■ **THE TASK**
Type out the entries again, keeping every word unchanged.

* * *

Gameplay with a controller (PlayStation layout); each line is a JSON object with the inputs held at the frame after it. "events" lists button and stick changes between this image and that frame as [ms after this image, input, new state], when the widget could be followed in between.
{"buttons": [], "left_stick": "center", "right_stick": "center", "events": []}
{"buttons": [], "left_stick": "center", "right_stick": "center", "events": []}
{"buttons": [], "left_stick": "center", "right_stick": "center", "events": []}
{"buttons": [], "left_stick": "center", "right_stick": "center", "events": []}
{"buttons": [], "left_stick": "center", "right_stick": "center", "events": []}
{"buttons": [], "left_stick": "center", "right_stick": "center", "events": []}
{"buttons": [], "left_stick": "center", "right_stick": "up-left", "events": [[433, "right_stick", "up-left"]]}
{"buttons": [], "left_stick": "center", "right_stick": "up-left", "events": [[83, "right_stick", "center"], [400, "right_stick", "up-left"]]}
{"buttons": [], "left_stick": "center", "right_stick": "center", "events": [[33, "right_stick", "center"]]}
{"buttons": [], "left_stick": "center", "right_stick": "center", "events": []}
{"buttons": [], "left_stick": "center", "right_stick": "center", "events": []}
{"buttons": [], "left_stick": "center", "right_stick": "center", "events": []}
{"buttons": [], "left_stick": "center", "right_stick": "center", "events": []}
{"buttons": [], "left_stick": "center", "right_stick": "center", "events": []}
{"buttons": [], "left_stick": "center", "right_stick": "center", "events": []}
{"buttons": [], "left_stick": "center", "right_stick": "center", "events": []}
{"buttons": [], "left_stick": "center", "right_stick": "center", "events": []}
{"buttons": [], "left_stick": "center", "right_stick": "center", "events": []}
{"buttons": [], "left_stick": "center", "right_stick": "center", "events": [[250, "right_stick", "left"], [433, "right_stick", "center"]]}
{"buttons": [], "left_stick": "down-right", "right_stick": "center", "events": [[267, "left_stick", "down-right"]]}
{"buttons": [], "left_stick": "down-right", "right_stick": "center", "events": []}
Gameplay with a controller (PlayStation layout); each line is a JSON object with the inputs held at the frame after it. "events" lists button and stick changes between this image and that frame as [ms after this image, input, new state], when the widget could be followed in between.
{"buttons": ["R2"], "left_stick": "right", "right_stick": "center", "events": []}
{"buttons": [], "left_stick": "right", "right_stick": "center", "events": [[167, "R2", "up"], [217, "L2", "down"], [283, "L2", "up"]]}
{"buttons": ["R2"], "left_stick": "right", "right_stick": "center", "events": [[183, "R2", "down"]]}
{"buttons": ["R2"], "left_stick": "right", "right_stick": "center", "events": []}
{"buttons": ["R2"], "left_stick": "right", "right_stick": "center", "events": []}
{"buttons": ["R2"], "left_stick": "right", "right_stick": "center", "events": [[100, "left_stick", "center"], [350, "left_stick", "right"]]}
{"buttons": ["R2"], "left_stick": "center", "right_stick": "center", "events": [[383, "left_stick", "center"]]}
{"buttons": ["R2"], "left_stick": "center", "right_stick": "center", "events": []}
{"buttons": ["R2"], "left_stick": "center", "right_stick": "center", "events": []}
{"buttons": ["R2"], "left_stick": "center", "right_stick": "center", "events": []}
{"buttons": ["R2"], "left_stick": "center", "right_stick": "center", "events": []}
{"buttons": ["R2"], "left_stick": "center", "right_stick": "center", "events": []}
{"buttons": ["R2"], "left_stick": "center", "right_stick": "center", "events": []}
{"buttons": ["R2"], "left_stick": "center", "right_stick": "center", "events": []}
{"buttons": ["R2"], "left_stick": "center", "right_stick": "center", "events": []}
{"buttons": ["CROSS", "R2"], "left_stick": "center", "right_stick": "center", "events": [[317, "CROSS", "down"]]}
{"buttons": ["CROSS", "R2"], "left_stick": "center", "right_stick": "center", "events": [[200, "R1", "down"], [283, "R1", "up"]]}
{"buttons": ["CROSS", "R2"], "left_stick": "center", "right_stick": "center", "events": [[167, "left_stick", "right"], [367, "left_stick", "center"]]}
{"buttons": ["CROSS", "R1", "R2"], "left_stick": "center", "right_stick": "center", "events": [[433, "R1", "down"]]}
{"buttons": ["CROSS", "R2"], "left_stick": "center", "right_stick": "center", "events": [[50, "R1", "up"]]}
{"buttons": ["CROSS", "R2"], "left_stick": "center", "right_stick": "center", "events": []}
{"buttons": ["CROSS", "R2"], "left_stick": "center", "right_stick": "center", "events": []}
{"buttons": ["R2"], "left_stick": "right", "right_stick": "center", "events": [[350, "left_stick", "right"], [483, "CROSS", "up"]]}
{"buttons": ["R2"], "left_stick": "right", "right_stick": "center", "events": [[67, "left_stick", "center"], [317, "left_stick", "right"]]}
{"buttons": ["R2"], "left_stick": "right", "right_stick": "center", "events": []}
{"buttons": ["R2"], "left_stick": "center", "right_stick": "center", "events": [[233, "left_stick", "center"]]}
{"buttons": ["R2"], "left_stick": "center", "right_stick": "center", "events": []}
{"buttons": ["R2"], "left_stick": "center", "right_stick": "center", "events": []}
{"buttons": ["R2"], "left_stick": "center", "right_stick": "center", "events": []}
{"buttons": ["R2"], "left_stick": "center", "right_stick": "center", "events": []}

* * *

■ **EXERCISE OUTPUT**
Gameplay with a controller (PlayStation layout); each line is a JSON object with the inputs held at the frame after it. "events" lists button and stick changes between this image and that frame as [ms after this image, input, new state], when the widget could be followed in between.
{"buttons": [], "left_stick": "center", "right_stick": "center", "events": []}
{"buttons": [], "left_stick": "center", "right_stick": "center", "events": []}
{"buttons": [], "left_stick": "center", "right_stick": "center", "events": []}
{"buttons": [], "left_stick": "center", "right_stick": "center", "events": []}
{"buttons": [], "left_stick": "center", "right_stick": "center", "events": []}
{"buttons": [], "left_stick": "center", "right_stick": "center", "events": []}
{"buttons": [], "left_stick": "center", "right_stick": "up-left", "events": [[433, "right_stick", "up-left"]]}
{"buttons": [], "left_stick": "center", "right_stick": "up-left", "events": [[83, "right_stick", "center"], [400, "right_stick", "up-left"]]}
{"buttons": [], "left_stick": "center", "right_stick": "center", "events": [[33, "right_stick", "center"]]}
{"buttons": [], "left_stick": "center", "right_stick": "center", "events": []}
{"buttons": [], "left_stick": "center", "right_stick": "center", "events": []}
{"buttons": [], "left_stick": "center", "right_stick": "center", "events": []}
{"buttons": [], "left_stick": "center", "right_stick": "center", "events": []}
{"buttons": [], "left_stick": "center", "right_stick": "center", "events": []}
{"buttons": [], "left_stick": "center", "right_stick": "center", "events": []}
{"buttons": [], "left_stick": "center", "right_stick": "center", "events": []}
{"buttons": [], "left_stick": "center", "right_stick": "center", "events": []}
{"buttons": [], "left_stick": "center", "right_stick": "center", "events": []}
{"buttons": [], "left_stick": "center", "right_stick": "center", "events": [[250, "right_stick", "left"], [433, "right_stick", "center"]]}
{"buttons": [], "left_stick": "down-right", "right_stick": "center", "events": [[267, "left_stick", "down-right"]]}
{"buttons": [], "left_stick": "down-right", "right_stick": "center", "events": []}
Gameplay with a controller (PlayStation layout); each line is a JSON object with the inputs held at the frame after it. "events" lists button and stick changes between this image and that frame as [ms after this image, input, new state], when the widget could be followed in between.
{"buttons": ["R2"], "left_stick": "right", "right_stick": "center", "events": []}
{"buttons": [], "left_stick": "right", "right_stick": "center", "events": [[167, "R2", "up"], [217, "L2", "down"], [283, "L2", "up"]]}
{"buttons": ["R2"], "left_stick": "right", "right_stick": "center", "events": [[183, "R2", "down"]]}
{"buttons": ["R2"], "left_stick": "right", "right_stick": "center", "events": []}
{"buttons": ["R2"], "left_stick": "right", "right_stick": "center", "events": []}
{"buttons": ["R2"], "left_stick": "right", "right_stick": "center", "events": [[100, "left_stick", "center"], [350, "left_stick", "right"]]}
{"buttons": ["R2"], "left_stick": "center", "right_stick": "center", "events": [[383, "left_stick", "center"]]}
{"buttons": ["R2"], "left_stick": "center", "right_stick": "center", "events": []}
{"buttons": ["R2"], "left_stick": "center", "right_stick": "center", "events": []}
{"buttons": ["R2"], "left_stick": "center", "right_stick": "center", "events": []}
{"buttons": ["R2"], "left_stick": "center", "right_stick": "center", "events": []}
{"buttons": ["R2"], "left_stick": "center", "right_stick": "center", "events": []}
{"buttons": ["R2"], "left_stick": "center", "right_stick": "center", "events": []}
{"buttons": ["R2"], "left_stick": "center", "right_stick": "center", "events": []}
{"buttons": ["R2"], "left_stick": "center", "right_stick": "center", "events": []}
{"buttons": ["CROSS", "R2"], "left_stick": "center", "right_stick": "center", "events": [[317, "CROSS", "down"]]}
{"buttons": ["CROSS", "R2"], "left_stick": "center", "right_stick": "center", "events": [[200, "R1", "down"], [283, "R1", "up"]]}
{"buttons": ["CROSS", "R2"], "left_stick": "center", "right_stick": "center", "events": [[167, "left_stick", "right"], [367, "left_stick", "center"]]}
{"buttons": ["CROSS", "R1", "R2"], "left_stick": "center", "right_stick": "center", "events": [[433, "R1", "down"]]}
{"buttons": ["CROSS", "R2"], "left_stick": "center", "right_stick": "center", "events": [[50, "R1", "up"]]}
{"buttons": ["CROSS", "R2"], "left_stick": "center", "right_stick": "center", "events": []}
{"buttons": ["CROSS", "R2"], "left_stick": "center", "right_stick": "center", "events": []}
{"buttons": ["R2"], "left_stick": "right", "right_stick": "center", "events": [[350, "left_stick", "right"], [483, "CROSS", "up"]]}
{"buttons": ["R2"], "left_stick": "right", "right_stick": "center", "events": [[67, "left_stick", "center"], [317, "left_stick", "right"]]}
{"buttons": ["R2"], "left_stick": "right", "right_stick": "center", "events": []}
{"buttons": ["R2"], "left_stick": "center", "right_stick": "center", "events": [[233, "left_stick", "center"]]}
{"buttons": ["R2"], "left_stick": "center", "right_stick": "center", "events": []}
{"buttons": ["R2"], "left_stick": "center", "right_stick": "center", "events": []}
{"buttons": ["R2"], "left_stick": "center", "right_stick": "center", "events": []}
{"buttons": ["R2"], "left_stick": "center", "right_stick": "center", "events": []}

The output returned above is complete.